Despite the enthusiasm surrounding the potential of the Internet of Things (IoT) very few companies have actually implemented strategies incorporating smart devices, a Gartner survey has found.
The research body surveyed around 500 IT and business leaders and found that 40 per cent are certain that the IoT will benefit their business in the next three years, while the other 60 per cent believe that it will have an impact in the next five years.
However less than a quarter of the 500 respondents had implemented a clear strategy on how to take advantage of the new market.
“The survey confirmed that the IoT is very immature, and many organisations have only just started experimenting with it,” said Gartner vice president Nick Jones.
“Only a small minority have deployed solutions in a production environment. However, the falling costs of networking and processing mean that there are few economic inhibitors to adding sensing and communications to products costing as little as a few tens of dollars,” he continued.

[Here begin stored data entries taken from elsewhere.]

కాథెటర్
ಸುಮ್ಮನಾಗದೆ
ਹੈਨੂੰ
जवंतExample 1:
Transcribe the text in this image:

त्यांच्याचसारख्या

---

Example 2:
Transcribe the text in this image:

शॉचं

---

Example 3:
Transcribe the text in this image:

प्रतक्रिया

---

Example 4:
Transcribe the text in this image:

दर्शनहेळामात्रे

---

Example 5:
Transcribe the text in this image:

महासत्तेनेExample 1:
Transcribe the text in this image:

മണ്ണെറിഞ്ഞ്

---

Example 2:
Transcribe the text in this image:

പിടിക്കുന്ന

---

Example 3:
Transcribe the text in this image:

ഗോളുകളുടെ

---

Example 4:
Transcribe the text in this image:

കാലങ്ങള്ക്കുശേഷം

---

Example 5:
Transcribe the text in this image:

Jones added that the real challenge around IoT was “less in making products ‘smart’ and more in understanding the business opportunities enabled by smart products and new ecosystems.”
The study underlined that for successful IoT strategy leadership and vision were key, with 35 per cent of respondents expecting IoT to be transformational by having some form of leadership in place.

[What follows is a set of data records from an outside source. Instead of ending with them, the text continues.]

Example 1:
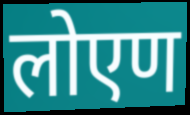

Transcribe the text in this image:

लोएण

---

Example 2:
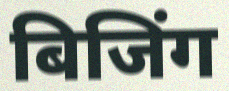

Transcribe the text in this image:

बिजिंग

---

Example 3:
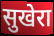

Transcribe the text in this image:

सुखेरा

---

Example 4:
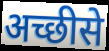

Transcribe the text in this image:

अच्छीसे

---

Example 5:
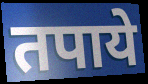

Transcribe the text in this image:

तपाये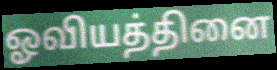
ஓவியத்தினைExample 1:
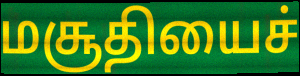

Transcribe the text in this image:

மசூதியைச்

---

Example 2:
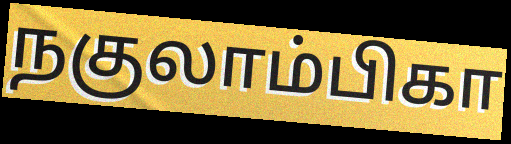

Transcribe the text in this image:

நகுலாம்பிகா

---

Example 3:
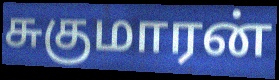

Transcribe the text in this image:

சுகுமாரன்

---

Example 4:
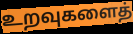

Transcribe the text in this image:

உறவுகளைத்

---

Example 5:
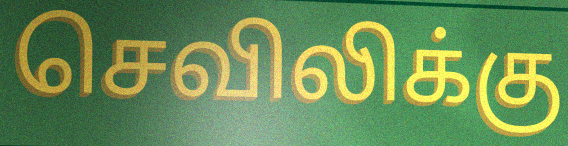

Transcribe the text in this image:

செவிலிக்கு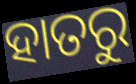
ହାତରୁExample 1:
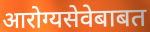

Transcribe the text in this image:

आरोग्यसेवेबाबत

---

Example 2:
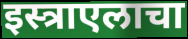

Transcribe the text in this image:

इस्त्राएलाचा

Senior level understanding of IoT was ranked lowest in government, education, banking and insurance, while the communications and services sectors were rated above-average for c-suite IoT awareness.
“New domains such as the IoT inevitably pose new risks and challenges and survey respondents were acutely aware of the possible factors that could inhibit IoT deployment,” said Jones.
Unsurprisingly security and privacy were listed as top inhibitors, followed by shortage of staff and adequate skills.